▶ [Problem requirements]: What lines in the records below mention "schematblokowy"? List them all.
++++ Input material
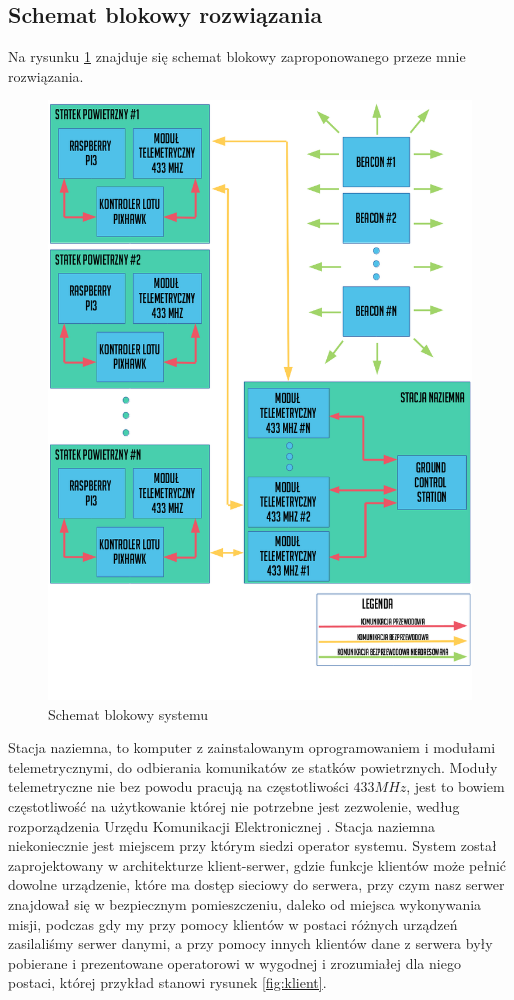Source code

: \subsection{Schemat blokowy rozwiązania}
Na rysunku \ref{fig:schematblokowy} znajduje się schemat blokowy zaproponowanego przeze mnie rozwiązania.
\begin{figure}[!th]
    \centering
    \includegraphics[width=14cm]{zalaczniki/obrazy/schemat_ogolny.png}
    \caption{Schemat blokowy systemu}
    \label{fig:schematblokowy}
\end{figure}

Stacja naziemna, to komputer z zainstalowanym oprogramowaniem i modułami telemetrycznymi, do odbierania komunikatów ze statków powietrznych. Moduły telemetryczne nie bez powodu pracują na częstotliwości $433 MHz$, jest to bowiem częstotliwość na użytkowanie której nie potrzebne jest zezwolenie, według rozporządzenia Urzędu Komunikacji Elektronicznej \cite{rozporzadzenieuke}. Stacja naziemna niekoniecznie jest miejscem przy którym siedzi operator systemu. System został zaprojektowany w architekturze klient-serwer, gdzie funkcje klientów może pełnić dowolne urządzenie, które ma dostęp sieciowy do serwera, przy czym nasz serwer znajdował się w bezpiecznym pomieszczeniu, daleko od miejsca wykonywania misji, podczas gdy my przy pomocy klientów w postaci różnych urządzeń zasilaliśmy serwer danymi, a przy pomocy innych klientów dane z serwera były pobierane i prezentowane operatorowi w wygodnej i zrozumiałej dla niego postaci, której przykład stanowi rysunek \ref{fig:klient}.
++++++++
▶ [Result of this exercise]:
Na rysunku \ref{fig:schematblokowy} znajduje się schemat blokowy zaproponowanego przeze mnie rozwiązania.
    \label{fig:schematblokowy}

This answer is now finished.